Extinguir os Decretos-Lei

Em rigor, os governos não deviam fazer leis. Apenas executar as leis feitas pelo parlamento. A isto se chama separação de poderes e é visto como uma forma de evitar a tirania. 
A realidade em Portugal, de forma muito acentuada, mas noutros países também, é que os governos têm inventado maneiras de fazer leis, e se tornarem uma espécie de ditadores democráticos.

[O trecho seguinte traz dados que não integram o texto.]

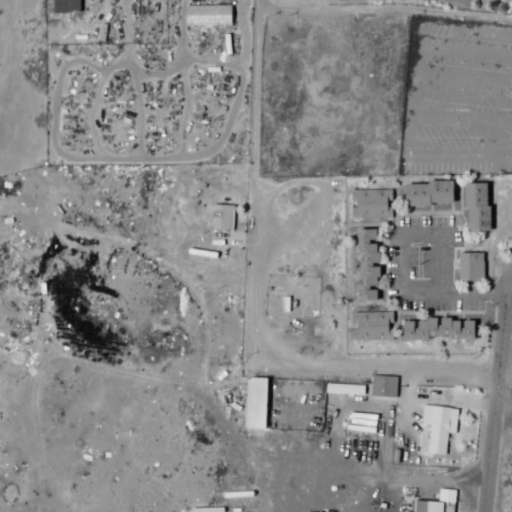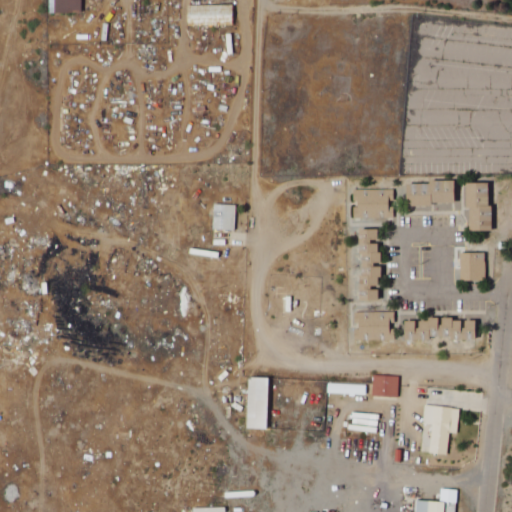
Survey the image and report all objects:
building: (63, 5)
building: (65, 5)
building: (208, 14)
building: (211, 14)
road: (398, 18)
road: (99, 97)
road: (256, 180)
building: (431, 191)
building: (428, 192)
building: (371, 203)
building: (373, 203)
building: (477, 205)
building: (480, 205)
building: (222, 216)
road: (406, 249)
building: (369, 263)
building: (368, 264)
building: (471, 265)
building: (473, 265)
parking lot: (429, 268)
road: (498, 293)
building: (371, 324)
building: (373, 325)
building: (436, 327)
building: (440, 329)
road: (384, 367)
building: (383, 385)
building: (385, 385)
building: (346, 387)
building: (345, 388)
road: (504, 393)
building: (258, 401)
building: (255, 402)
road: (495, 402)
building: (439, 425)
building: (438, 427)
building: (437, 502)
building: (439, 502)
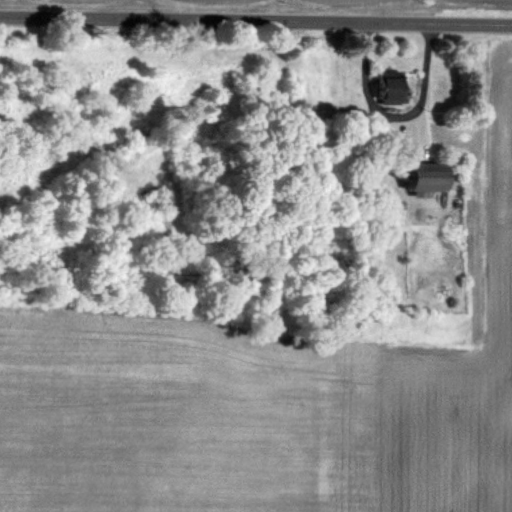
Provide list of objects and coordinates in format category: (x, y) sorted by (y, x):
road: (255, 23)
building: (383, 87)
road: (385, 120)
building: (373, 133)
building: (415, 178)
building: (156, 230)
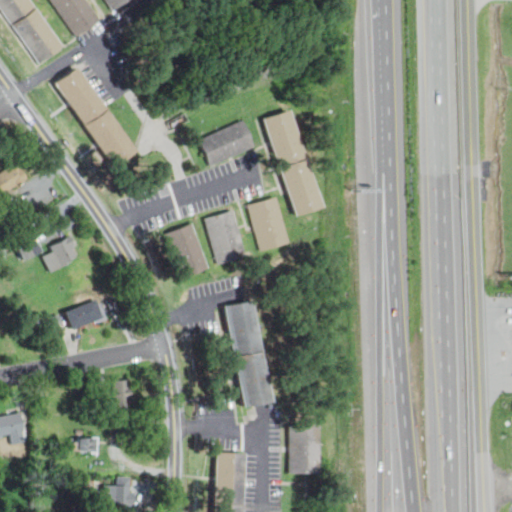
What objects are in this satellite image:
building: (112, 3)
building: (116, 3)
building: (74, 14)
building: (75, 15)
building: (30, 28)
building: (31, 28)
road: (82, 45)
road: (7, 98)
building: (92, 115)
building: (92, 117)
road: (164, 142)
building: (224, 142)
building: (223, 143)
building: (289, 161)
building: (290, 163)
building: (9, 176)
building: (10, 178)
road: (146, 211)
building: (266, 222)
building: (265, 225)
building: (7, 226)
building: (222, 235)
building: (0, 237)
building: (222, 237)
building: (25, 246)
building: (27, 246)
building: (183, 250)
building: (184, 252)
building: (58, 253)
building: (61, 255)
road: (384, 256)
road: (441, 256)
road: (475, 256)
road: (135, 274)
building: (82, 313)
building: (83, 314)
building: (244, 353)
building: (244, 355)
road: (81, 360)
building: (117, 394)
building: (119, 394)
building: (11, 426)
building: (13, 428)
road: (259, 431)
building: (82, 443)
building: (85, 445)
building: (302, 448)
building: (301, 450)
building: (226, 481)
building: (225, 483)
building: (115, 490)
road: (498, 490)
building: (118, 493)
building: (70, 497)
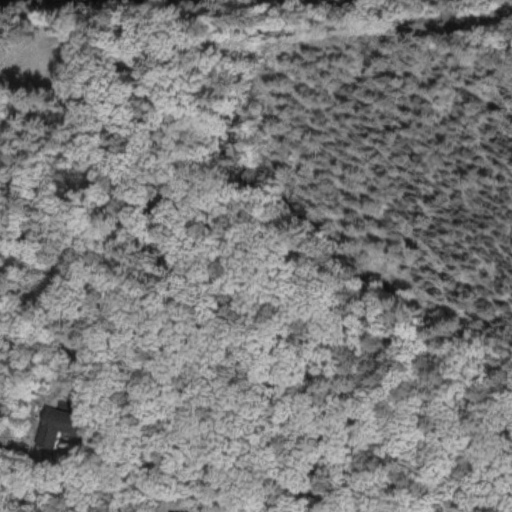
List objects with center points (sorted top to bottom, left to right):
road: (113, 208)
building: (60, 423)
road: (30, 483)
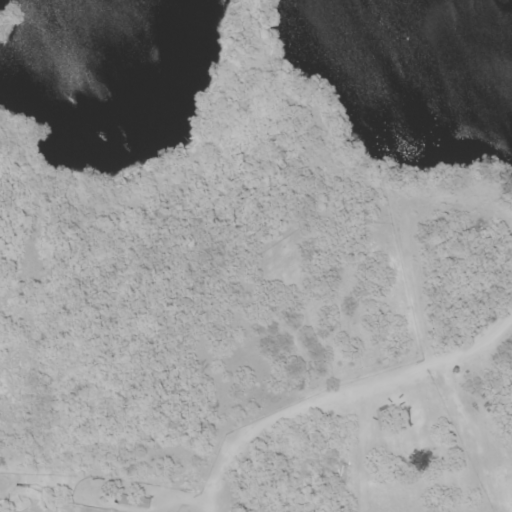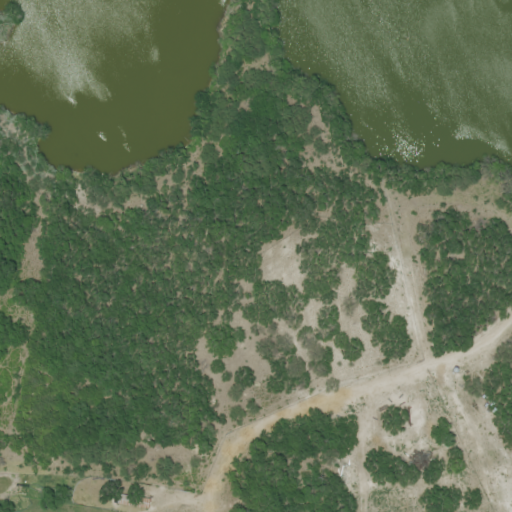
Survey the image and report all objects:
building: (133, 501)
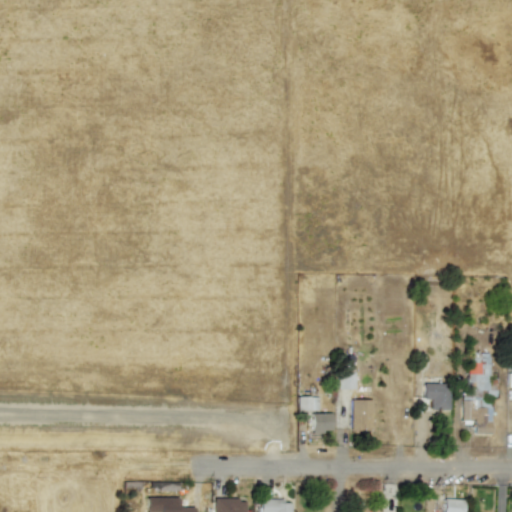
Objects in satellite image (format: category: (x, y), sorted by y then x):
crop: (192, 194)
building: (343, 380)
building: (475, 390)
building: (435, 391)
building: (305, 403)
building: (511, 413)
building: (359, 414)
building: (319, 422)
road: (360, 468)
road: (499, 491)
building: (227, 505)
building: (273, 505)
building: (450, 505)
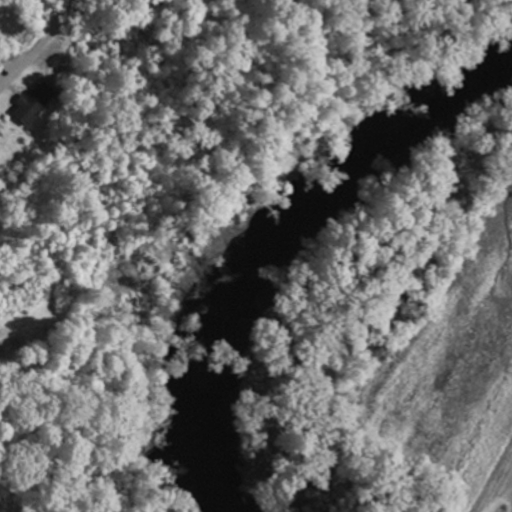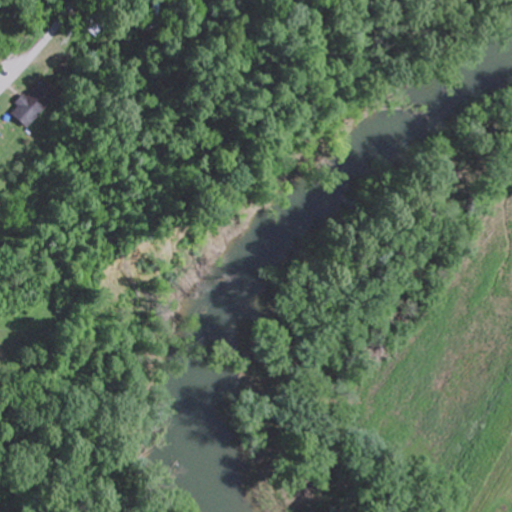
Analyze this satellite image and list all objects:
road: (38, 44)
building: (29, 101)
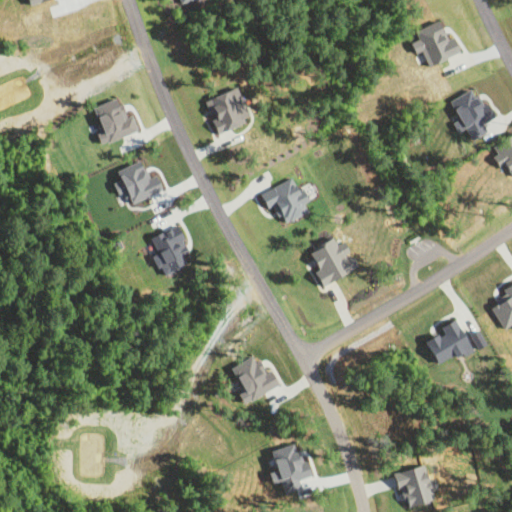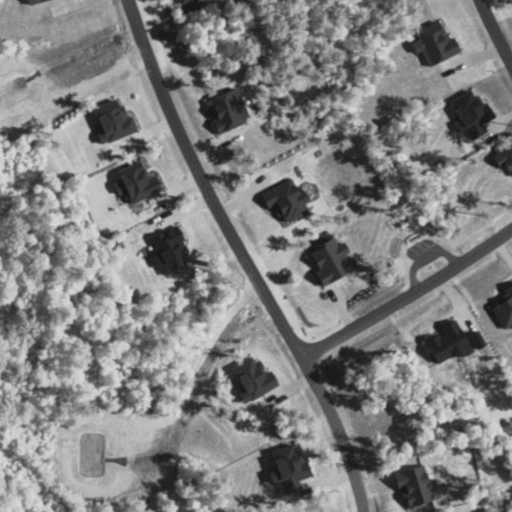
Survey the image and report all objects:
road: (493, 34)
road: (244, 257)
road: (409, 295)
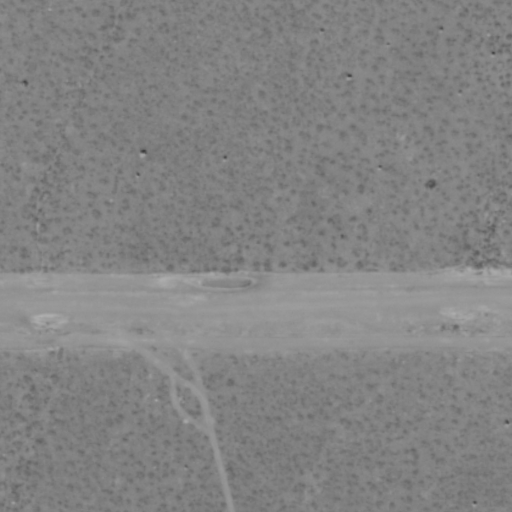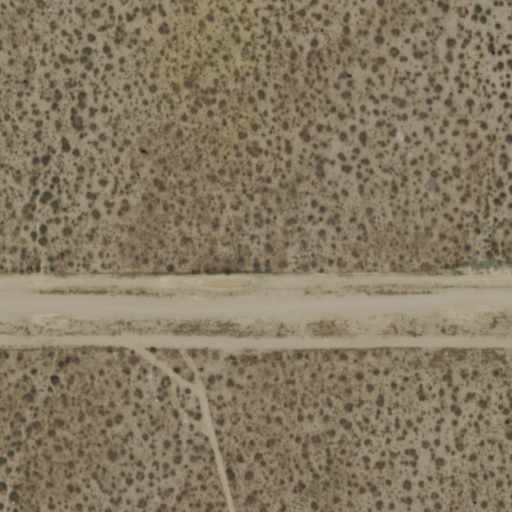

 Debrucemo-nos sobre o caso português. Como Gomes Canotilho nota, nenhuma das Constituições monárquicas portuguesas admitiu a emanação pelo executivo de actos normativos com a forma de lei- os Decretos-Lei. Embora também reconheça que a verdade real não corresponderia à verdade constitucional, uma vez que os períodos ditatoriais aconteciam com alguma frequência, e aí o governo legislava. No entanto, era a essa tomada de poderes legislativos pelo executivo que se chamava ditadura nos tempos da monarquia. 
A Constituição de 1911 já dava alguma margem ao exercício de funções legislativas pelo executivo, mas sempre com autorização do poder legislativo, autorização essa que não podia ser aproveitada mais que uma vez. Ao mesmo tempo, a Constituição tomava medidas para evitar as situações de ditadura que se tinham verificado na monarquia. 
É a Constituição de 1933 que começa por admitir, em casos de urgência e necessidade, a emanação de Decretos-Lei sem qualquer autorização legislativa, sendo certo que o governo de então se apressou a seguir essa prática reiteradamente, levando a que na revisão constitucional de 1945 fosse consagrada a competência legislativa normal do governo.
 A realidade é que o governo salazarista usou e abusou dos Decretos-Lei, que se tornaram o instrumento formal do exercício do Poder autoritário, por excelência. 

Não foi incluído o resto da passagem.